The Queue: Underbelly cupcakes
Welcome back to The Queue, our daily Q&A feature for all of Blizzard’s games! Have a question for the Blizzard Watch staff? Leave it in the comments!
As a result of the Diablo anniversary event, I’ve spent considerably more time in the Underbelly than usual the past few days. And man, I can’t help but notice how downright…odd it is down there. Take the above image, for example. Who are those children? What’s with the cupcakes? Why is this all next to a giant pile of snoozing rats? The world may never know.
That’s actually something we’ve pondered more than once over in the Lore Watch podcast, and in KYL as well. The Burning Legion is all about fighting the Void. Sargeras feels the best way to accomplish this is to simply wipe out…everything. Azeroth happens to be one of those everythings out there. Right now it’s kind of up in the air whether getting rid of the Burning Legion is going to have disastrous consequences — but hey, the Old Gods aren’t going to stop us from trying it out.
Lore-ish question for the Queue: I was thinking about how much money I’ve made off the Auction House the past month or so, and it started me thinking about money in the Warcraft Universe. Is there a unified global currency, or some kind of currency exchange system? It makes sense to me that the Humans/Dwarves/Gnomes would use hard currency, and could possibly even have a unified system, not to mention the Gilneans. The Goblins probably would probably use anything for currency if the need arose, and even the Undead could still be using a currency leftover from Lorderon, but the other Horde races seem less inclined to do so, similar to the Draenei and Night Elves. So is there any indication as to how currency works in the Universe, or should we just pretend it’s a total game contrivance?
It’s pretty much a game mechanic — you have gold, silver, and copper. Standard enough commerce system, pretty generic fantasy catch-all as far as currency goes. All those random badges and points and unseeing eyes and tokens are all pretty much game mechanics, too. I don’t think currency has really been referenced in detail in any of the written novels — if anything’s been mentioned, it’s just been your standard gold, silver, and copper.
You can only loot the Cow King once per character? What. The. HELL?
Once per character, but the Twelve-String Guitar is a guaranteed loot drop — which means you get the toy pretty much immediately, and because it goes in your Toy Box, it’s available for every character on your account.
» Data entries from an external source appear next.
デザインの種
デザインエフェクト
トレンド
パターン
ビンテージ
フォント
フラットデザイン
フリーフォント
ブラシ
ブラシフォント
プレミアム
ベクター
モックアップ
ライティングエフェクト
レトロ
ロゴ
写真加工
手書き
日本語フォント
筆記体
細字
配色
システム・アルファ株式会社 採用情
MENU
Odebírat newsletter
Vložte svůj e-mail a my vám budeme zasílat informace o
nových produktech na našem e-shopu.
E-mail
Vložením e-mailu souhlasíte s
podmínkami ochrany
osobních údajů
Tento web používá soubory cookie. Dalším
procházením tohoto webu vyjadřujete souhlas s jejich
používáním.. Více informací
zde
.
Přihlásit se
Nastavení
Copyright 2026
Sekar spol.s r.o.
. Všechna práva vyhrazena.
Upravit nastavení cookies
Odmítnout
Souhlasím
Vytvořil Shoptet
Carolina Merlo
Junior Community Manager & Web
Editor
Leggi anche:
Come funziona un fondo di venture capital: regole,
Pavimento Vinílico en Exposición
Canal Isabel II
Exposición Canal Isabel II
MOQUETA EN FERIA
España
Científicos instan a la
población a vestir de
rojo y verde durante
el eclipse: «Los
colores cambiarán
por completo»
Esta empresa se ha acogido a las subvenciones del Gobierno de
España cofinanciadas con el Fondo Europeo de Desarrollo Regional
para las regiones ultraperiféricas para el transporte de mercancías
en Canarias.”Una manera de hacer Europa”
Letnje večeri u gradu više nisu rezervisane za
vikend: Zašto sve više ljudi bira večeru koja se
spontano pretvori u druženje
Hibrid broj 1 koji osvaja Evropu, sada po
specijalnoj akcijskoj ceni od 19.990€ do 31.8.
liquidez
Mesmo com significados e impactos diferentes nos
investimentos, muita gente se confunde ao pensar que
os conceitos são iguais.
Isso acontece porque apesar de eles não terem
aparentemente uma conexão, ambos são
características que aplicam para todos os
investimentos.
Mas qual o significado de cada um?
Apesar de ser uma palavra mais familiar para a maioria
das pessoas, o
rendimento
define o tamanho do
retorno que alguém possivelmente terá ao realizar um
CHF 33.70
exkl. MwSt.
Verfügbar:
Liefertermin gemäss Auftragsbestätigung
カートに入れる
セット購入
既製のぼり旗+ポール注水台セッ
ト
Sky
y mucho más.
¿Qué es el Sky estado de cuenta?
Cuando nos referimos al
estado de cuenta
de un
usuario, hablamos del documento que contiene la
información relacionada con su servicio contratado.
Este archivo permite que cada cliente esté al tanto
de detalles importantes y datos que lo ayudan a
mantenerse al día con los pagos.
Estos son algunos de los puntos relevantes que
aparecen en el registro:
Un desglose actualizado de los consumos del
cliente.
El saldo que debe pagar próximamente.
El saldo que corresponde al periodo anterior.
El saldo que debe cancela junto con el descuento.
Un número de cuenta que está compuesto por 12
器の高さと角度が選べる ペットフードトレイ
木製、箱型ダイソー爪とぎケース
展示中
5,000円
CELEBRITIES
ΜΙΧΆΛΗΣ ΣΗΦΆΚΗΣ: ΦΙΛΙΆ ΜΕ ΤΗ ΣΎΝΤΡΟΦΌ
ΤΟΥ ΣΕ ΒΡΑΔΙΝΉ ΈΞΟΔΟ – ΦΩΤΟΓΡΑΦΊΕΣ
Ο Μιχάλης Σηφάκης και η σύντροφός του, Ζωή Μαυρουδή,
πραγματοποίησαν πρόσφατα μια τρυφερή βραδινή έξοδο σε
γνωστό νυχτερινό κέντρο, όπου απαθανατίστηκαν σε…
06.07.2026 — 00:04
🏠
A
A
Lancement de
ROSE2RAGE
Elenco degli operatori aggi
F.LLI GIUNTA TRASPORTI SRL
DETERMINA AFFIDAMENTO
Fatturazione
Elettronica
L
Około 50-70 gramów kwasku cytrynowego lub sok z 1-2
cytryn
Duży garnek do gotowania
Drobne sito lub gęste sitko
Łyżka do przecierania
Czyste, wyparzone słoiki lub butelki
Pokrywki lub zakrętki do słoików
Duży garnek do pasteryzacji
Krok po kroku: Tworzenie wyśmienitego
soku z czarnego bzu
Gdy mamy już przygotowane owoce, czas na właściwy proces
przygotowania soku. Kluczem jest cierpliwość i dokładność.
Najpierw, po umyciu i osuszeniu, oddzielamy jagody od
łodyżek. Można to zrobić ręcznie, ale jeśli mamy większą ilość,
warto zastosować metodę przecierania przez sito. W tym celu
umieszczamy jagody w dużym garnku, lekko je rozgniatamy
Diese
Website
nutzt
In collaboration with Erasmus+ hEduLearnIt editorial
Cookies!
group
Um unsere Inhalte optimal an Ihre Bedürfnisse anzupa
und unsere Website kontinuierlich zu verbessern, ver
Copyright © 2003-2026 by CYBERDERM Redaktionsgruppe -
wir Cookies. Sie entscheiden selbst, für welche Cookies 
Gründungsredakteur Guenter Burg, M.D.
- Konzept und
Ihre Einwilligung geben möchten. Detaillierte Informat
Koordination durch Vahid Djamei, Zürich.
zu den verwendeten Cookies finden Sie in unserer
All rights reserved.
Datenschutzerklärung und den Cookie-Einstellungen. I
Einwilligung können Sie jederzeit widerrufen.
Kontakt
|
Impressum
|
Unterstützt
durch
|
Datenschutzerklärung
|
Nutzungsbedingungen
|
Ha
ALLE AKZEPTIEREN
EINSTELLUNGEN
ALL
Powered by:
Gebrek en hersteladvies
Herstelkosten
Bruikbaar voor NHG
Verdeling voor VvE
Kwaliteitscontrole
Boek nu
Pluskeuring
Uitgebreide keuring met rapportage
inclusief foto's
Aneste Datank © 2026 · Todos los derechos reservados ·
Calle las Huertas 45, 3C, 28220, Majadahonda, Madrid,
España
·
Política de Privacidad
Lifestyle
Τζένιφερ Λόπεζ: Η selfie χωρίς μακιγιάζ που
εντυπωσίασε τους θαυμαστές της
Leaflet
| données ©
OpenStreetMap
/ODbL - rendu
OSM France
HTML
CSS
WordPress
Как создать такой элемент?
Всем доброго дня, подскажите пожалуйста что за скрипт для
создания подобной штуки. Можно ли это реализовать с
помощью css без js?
Note that the Treasure Goblins you kill for the Cow King portal also drop loot — they drop the items needed to create the Tome of Town Portal toy. The Treasure Goblins spawn fairly regularly down in the Underbelly, as well as the end of dungeons, so you’ve got plenty of time to get your 10 Scrolls of Town Portal and a Blank Diabolic Tome. The guitar is really the only thing of note on the Cow King. Yes, he also drops a weapon, but it shares a model with a couple other weapons already in-game, so it’s not what I’d call an absolutely necessity to pick up.
What kind of game is Diablo III? Is it a explore and quest game like WoW or a shooty mcshooterston? Or a team objective thing? I got the game at some point, I think it was included when I bought one of the expansions or something, but never bothered to install it.
It’s an action RPG. You fight a lot of stuff, and grab a lot of loot. There’s a solo story campaign to play, and that story has a standard beginning/middle/end format — it’s not a perpetual story like WoW. You can group up and play with other players if you like, or you can play by yourself — but the game does require you to be online, you can’t play it offline even if you’re just trucking through that single-player story.
The game is fairly simple, concept-wise. You smush demons into a fine paste to collect loot to gear yourself up to smush demons into a fine paste with even more efficiency. That said, it’s also a ridiculous amount of fun. I find it terribly soothing when I’ve had a bad day — there’s something awfully soothing about tearing your way through demonic hordes and picking up shinies. If you got it as a freebie, you might as well fire it up and see how you like it — start on easy mode so nothing is too terrible overwhelming, and see what you think!
It hasn’t been mentioned just yet, no. Sooner or later, we’re going to hear about it — obviously as one of the Pillars of Creation, not to mention the magic doodad that helped create the Nightwell, it’s got a lot of story significance. I’m sure we’ll hear plenty about it once Nighthold is released.